------ PASSAGE TO READ ------

Now, here’s where everything works out to our favor – the cabin we stayed in our first night on base is ours for the entirety of the trip. I hang up my jacket inside the warm cabin and it will drip for the next 36 hours. Our group now shifts into “Easy Mode” and we try cross country skiing. Most everyone didn’t do so well with skiing, some never got out of base with their skis on while others got maybe 1/4 mile out of camp before giving up. Here’s some photos of the hilarity which ensued –


In the end we all turn around. Back at camp we turn in our skis and head over to the broomball court instead. Broomball is a mix of hockey and polo. Usually played on a frozen lake or other snowy surface. We have a ball playing against a girl crew that’s also on base. I swap in and out to take photos and join in the fun.

------

WHAT TO WORK ON:
1. Summarize the trip passage in two sentences.
2. According to the trip passage, broomball is a mix of which two sports?
3. Extend the trip passage with a few more sentences that pick up right after its last sentence.
The records that come next are separate material and are unrelated to the trip passage.

------ DATA EXCERPTS ------

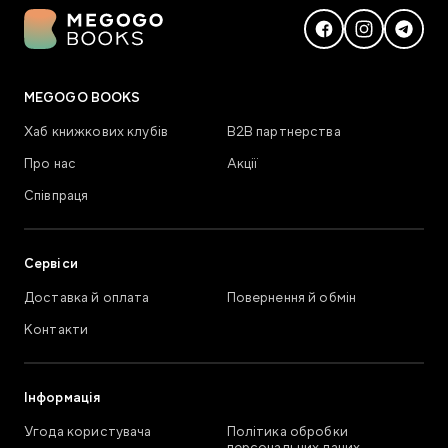
MEGOGO BOOKS
Хаб книжкових клубів
В2В партнерства
Про нас
Акції
Співпраця
Сервіси
Доставка й оплата
Повернення й обмін
Контакти
Інформація
Угода користувача
Політика обробки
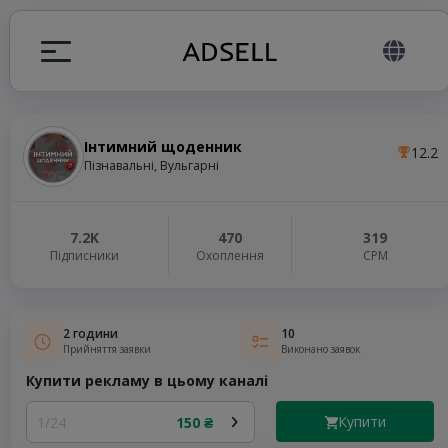
Інтимний щоденник
12.2
я
Пізнавальні, Вульгарні
налів
7.2K
470
319
Підписники
Охоплення
СРМ
elegram ADS
2 години
10
Прийняття заявки
Виконано заявок
Купити рекламу в цьому каналі
Купити
1/24
150 ₴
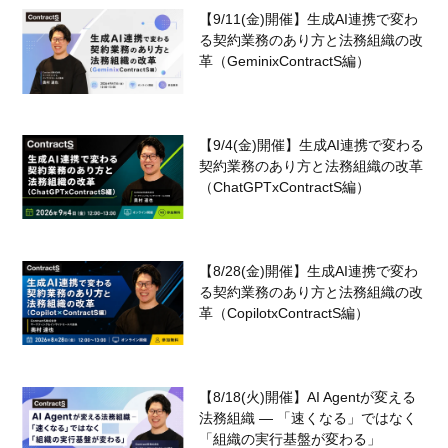
【9/11(金)開催】生成AI連携で変わ
る契約業務のあり方と法務組織の改
革（GeminixContractS編）
【9/4(金)開催】生成AI連携で変わる
契約業務のあり方と法務組織の改革
（ChatGPTxContractS編）
【8/28(金)開催】生成AI連携で変わ
る契約業務のあり方と法務組織の改
革（CopilotxContractS編）
【8/18(火)開催】AI Agentが変える
法務組織 — 「速くなる」ではなく
「組織の実行基盤が変わる」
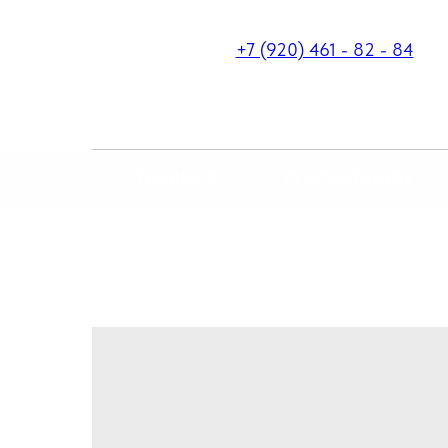
+7 (920) 461 - 82 - 84
ГЛАВНАЯ
О КОМПАНИИ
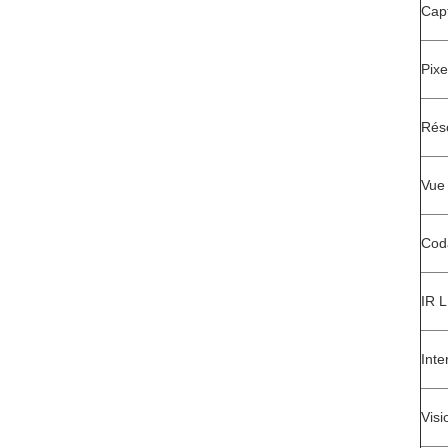
Cap
Pixe
Réso
Vue 
Cod
IR 
Inte
Visi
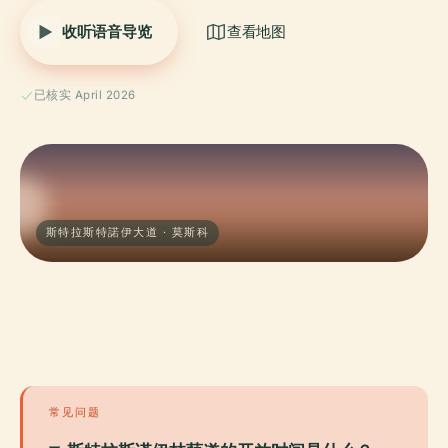
收听语音导览
查看地图
已核实 April 2026
斯特拉斯特諾伊大道 · 莫斯科
常见问题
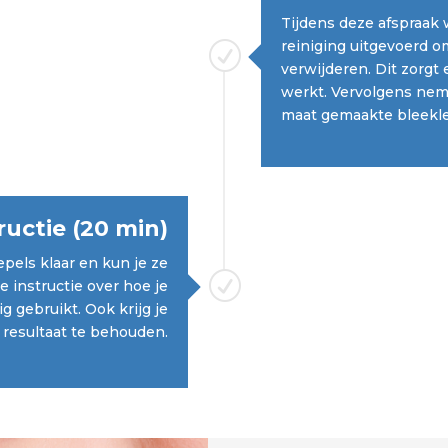
Tijdens deze afspraak 
reiniging uitgevoerd o
R
verwijderen. Dit zorgt 
werkt. Vervolgens nem
maat gemaakte bleekle
uctie (20 min)
epels klaar en kun je ze
R
 instructie over hoe je
g gebruikt. Ook krijg je
 resultaat te behouden.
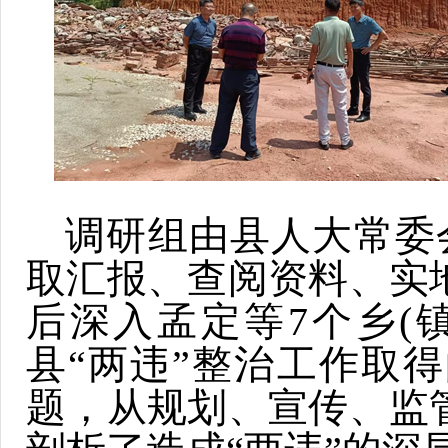
调研组由县人大常委
取汇报、查阅资料、实
后深入孟定等7个乡(
县“两违”整治工作取
题，从规划、宣传、监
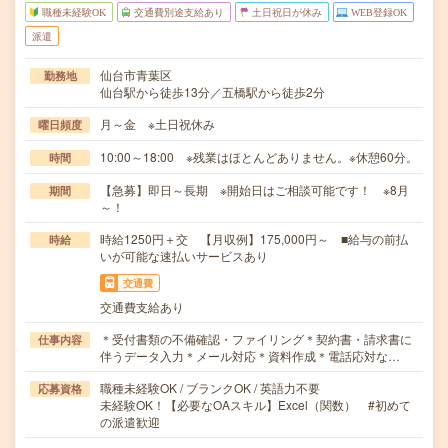
職種未経験OK
交通費別途支給あり
土日祝日が休み
WEB登録OK
派遣
仙台市青葉区
勤務地
仙台駅から徒歩13分／五橋駅から徒歩2分
月～金 ※土日祝休み
曜日頻度
10:00～18:00 ※残業はほとんどありません。※休憩60分。
時間
【急募】即日～長期 ※開始日はご相談可能です！ ※8月
期間
～！
時給1250円＋交 【月収例】175,000円～ ■給与の前払
時給
いが可能な速払いサービスあり
交通費
交通費支給あり
＊受付書類の不備確認・ファイリング＊契約書・請求書に
仕事内容
伴うデータ入力＊メール対応＊資料作成＊電話応対な…
職種未経験OK / ブランクOK / 英語力不要
応募資格
未経験OK！【必要なOAスキル】Excel（関数） #初めて
の派遣歓迎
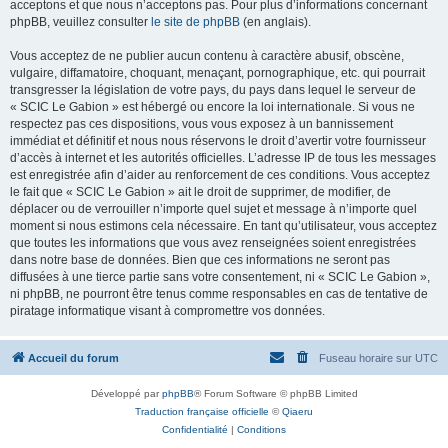
acceptons et que nous n’acceptons pas. Pour plus d’informations concernant
phpBB, veuillez consulter
le site de phpBB
(en anglais).
Vous acceptez de ne publier aucun contenu à caractère abusif, obscène,
vulgaire, diffamatoire, choquant, menaçant, pornographique, etc. qui pourrait
transgresser la législation de votre pays, du pays dans lequel le serveur de
« SCIC Le Gabion » est hébergé ou encore la loi internationale. Si vous ne
respectez pas ces dispositions, vous vous exposez à un bannissement
immédiat et définitif et nous nous réservons le droit d’avertir votre fournisseur
d’accès à internet et les autorités officielles. L’adresse IP de tous les messages
est enregistrée afin d’aider au renforcement de ces conditions. Vous acceptez
le fait que « SCIC Le Gabion » ait le droit de supprimer, de modifier, de
déplacer ou de verrouiller n’importe quel sujet et message à n’importe quel
moment si nous estimons cela nécessaire. En tant qu’utilisateur, vous acceptez
que toutes les informations que vous avez renseignées soient enregistrées
dans notre base de données. Bien que ces informations ne seront pas
diffusées à une tierce partie sans votre consentement, ni « SCIC Le Gabion »,
ni phpBB, ne pourront être tenus comme responsables en cas de tentative de
piratage informatique visant à compromettre vos données.
Accueil du forum
Fuseau horaire sur
UTC
Développé par
phpBB
® Forum Software © phpBB Limited
Traduction française officielle
©
Qiaeru
Confidentialité
|
Conditions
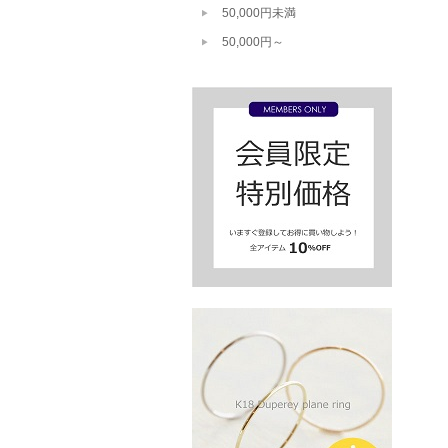
50,000円未満
50,000円～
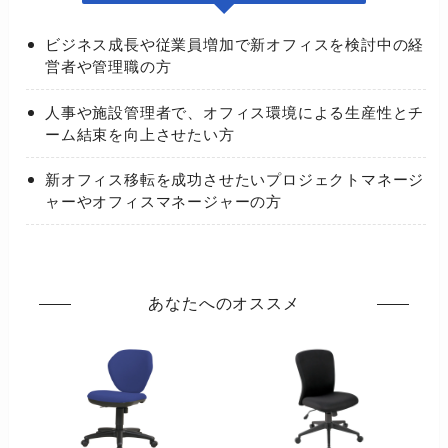
ビジネス成長や従業員増加で新オフィスを検討中の経
営者や管理職の方
人事や施設管理者で、オフィス環境による生産性とチ
ーム結束を向上させたい方
新オフィス移転を成功させたいプロジェクトマネージ
ャーやオフィスマネージャーの方
あなたへのオススメ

------

ANSWERS TO EACH TASK:
1. The group keeps the cabin from its first night on base for the whole trip and tries cross country skiing, but most give up, some without ever leaving base on skis and others about a quarter mile out. Everyone turns back, returns the skis, and plays broomball against a girl crew that is also on base.

2. Hockey and polo.

3.
Our interpreter is basically in chef mode now, as he doesn’t have much to guide us in doing and instead just needs to heat water for our meals. We all get warm showers that night and are treated to an impromptu evening program by the base staff where several dress up as French Canadian Voyageurs and regale us with songs. One female staffer with an absolutely incredible voice shares a rendition of Loch Lomond with the group.

After the impromptu program I hang outside for a little while to take some time lapse photos –







After one final start/stop/continue we split off into our individual group cabins (youth vs 18+) and head off for a stuffy night’s sleep.